Looking ahead, opportunities to enhance the therapeutic gains of UHF-RT could include dose-escalation in higher risk patients. For example, in the randomized phase III FLAME trial, investigators found that focal boost of a magnetic resonance imaging (MRI)-defined dominant lesion in addition to whole gland prostate RT improved biochemical and disease control compared to whole gland treatment alone.26 Thus, we postulate that given the low frequency of late AEs with UHF-RT (presumably due to the tighter PTV margins and steep dose gradients), focal boost with a UHF schema may be feasible, especially with the introduction of a spacer to increase the anatomical distance between the prostate and the rectum. We await long-term follow up on late AEs from the phase II hypoFLAME trial, which evaluated such an UHF-RT schema, although it is to be noted that rectal spacers were not mandated for all patients recruited in the trial.27 Next, MRI-guided RT delivery is also being currently investigated; here, the advantages are the enhanced soft tissue resolution and the possibility of performing radiomics analyses for correlation with treatment response.28 Nonetheless, such a treatment is lengthy, and requires several steps of RT quality assurance, including real-time tracking, which may be a hindrance to broad implementation in less resourced low- to middle-income countries (LMICs). In the same vein, combinatorial strategies with next-generation anti-androgen therapies or other novel therapeutic agents (especially in higher risk patients) are currently the subject of investigation in a number of ongoing clinical trials.29-31 Finally, the advocacy for UHF-RT in real-world clinical practice can be catalyzed by data sharing of well-curated prospective data from multi-institutions.17, 24 This will help to foster education and training of teams to ensure safe delivery of UHF-RT.

5 CONCLUSION

Herein, we report the first results of our prospective phase II trial confirming the safety of UHF-RT using two fractionation regimens in Asian men with localized PCa. UHF-RT can be considered as a fractionation schema for patients with localized PCa given the seemingly favorable efficacy and safety results of our study, which validate the data of UHF-RT in Western cohorts.

ACKNOWLEDGMENTS

We would like to acknowledge the goodwill of all the patients who participated on the PROSTAR trial. We also like to thank all members of the Chua laboratory for their scientific inputs on the findings of this study. Melvin L. K. Chua is supported by the National Medical Research Council Singapore Clinician Scientist Award (NMRC/CSA-INV/0027/2018), National Research Foundation Proton Competitive Research Program (NRF-CRP17-2017-05), Ministry of Education Tier 3 Academic Research Fund (MOE2016-T3-1-004), the Duke-NUS Oncology Academic Program Goh Foundation Proton Research Programme, NCCS Cancer Fund, and the Kua Hong Pak Head and Neck Cancer Research Programme.

CONFLICT OF INTEREST

Melvin L.K. Chua reports personal fees from Astellas, Janssen, Bayer, Pfizer, MSD, personal fees and nonfinancial support from AstraZeneca, personal fees and grants from Ferring, personal fees and nonfinancial support from Varian, nonfinancial support from Decipher Biosciences, nonfinancial support from MedLever, and consults for immunoSCAPE Inc., outside the submitted work.
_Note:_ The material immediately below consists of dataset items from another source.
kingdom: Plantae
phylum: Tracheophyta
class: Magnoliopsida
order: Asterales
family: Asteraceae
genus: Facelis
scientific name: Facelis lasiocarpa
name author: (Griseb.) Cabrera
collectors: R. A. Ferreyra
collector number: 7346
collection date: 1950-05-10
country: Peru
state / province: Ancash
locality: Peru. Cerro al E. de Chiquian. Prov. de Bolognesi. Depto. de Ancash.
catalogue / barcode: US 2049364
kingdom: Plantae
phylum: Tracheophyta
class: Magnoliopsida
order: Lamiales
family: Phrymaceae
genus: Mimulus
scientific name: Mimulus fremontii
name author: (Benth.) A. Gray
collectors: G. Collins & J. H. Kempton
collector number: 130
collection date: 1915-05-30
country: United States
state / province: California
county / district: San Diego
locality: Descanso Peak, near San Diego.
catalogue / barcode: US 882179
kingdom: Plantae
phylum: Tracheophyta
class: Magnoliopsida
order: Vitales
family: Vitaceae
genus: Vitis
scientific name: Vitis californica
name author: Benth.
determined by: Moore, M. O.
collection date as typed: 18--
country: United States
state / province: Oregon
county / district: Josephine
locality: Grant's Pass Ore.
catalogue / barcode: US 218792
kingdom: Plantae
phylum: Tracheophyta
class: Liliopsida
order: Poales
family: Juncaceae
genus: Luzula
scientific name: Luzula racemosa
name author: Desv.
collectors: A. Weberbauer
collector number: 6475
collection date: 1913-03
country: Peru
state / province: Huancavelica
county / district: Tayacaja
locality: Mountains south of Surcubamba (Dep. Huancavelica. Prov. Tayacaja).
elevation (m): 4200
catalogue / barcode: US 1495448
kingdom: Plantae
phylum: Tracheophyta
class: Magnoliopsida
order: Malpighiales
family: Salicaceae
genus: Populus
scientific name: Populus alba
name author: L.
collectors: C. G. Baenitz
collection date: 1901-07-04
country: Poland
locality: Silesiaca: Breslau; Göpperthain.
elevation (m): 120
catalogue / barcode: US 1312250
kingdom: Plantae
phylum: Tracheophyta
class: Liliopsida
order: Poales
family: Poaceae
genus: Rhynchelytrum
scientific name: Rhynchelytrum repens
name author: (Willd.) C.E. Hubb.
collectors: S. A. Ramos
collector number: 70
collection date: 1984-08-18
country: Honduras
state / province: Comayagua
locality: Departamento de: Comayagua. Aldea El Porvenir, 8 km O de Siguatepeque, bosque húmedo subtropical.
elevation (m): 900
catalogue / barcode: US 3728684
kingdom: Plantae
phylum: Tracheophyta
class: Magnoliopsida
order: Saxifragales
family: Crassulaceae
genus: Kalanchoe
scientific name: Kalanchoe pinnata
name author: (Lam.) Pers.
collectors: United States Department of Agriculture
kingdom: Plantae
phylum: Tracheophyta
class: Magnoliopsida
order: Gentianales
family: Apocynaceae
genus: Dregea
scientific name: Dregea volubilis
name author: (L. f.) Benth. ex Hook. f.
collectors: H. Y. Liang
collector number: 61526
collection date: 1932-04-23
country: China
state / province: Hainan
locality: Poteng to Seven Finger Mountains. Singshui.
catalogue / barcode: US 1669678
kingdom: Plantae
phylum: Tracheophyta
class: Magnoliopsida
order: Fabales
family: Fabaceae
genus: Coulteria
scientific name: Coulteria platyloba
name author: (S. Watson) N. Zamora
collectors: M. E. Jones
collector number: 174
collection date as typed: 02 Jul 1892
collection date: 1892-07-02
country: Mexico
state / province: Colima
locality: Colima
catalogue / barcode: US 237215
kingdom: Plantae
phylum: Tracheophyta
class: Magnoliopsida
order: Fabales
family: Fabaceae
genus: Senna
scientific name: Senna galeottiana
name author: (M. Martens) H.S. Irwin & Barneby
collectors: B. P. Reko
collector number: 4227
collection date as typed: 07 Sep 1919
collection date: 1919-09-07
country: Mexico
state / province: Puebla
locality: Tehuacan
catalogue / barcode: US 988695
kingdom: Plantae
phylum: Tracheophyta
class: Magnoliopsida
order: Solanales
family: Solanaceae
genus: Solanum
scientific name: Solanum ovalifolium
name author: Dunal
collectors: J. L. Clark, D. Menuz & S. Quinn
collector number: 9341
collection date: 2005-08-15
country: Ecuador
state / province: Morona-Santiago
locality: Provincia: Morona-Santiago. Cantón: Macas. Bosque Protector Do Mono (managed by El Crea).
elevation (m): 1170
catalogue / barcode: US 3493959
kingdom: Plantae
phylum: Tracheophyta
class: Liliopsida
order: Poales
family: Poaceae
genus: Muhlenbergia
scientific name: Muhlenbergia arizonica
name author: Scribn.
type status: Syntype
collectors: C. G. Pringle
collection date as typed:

All other authors declare no conflict of interest.

AUTHOR CONTRIBUTIONS

Study conception and design: Jonathan Y. H. Teh, Daniel Y. H. Tan, and Melvin L. K. Chua. Acquisition, analysis, or interpretation of data: All authors. Statistical analyses: Janice S. H. Tan, Laura L. Y. Tan, and Melvin L. K. Chua. Obtained funding: Melvin L. K. Chua. Administrative, technical, or material support: Sheena X. F. Tan, Enya H. W. Ong, and Melvin L. K. Chua. Study supervision: Melvin L. K. Chua. Drafting of manuscript: Janice S. H. Tan, Laura L. Y. Tan, and Melvin L. K. Chua. Approval of final manuscript: All authors.

PATIENT CONSENT STATEMENT

All patients provided written informed consent prior to participation on trial.

ETHICS STATEMENT

The study protocol was approved by the Singhealth Institutional Review Board (Protocol number: 2015/2444) and registered on ClinicalTrials.gov (NCT02313298).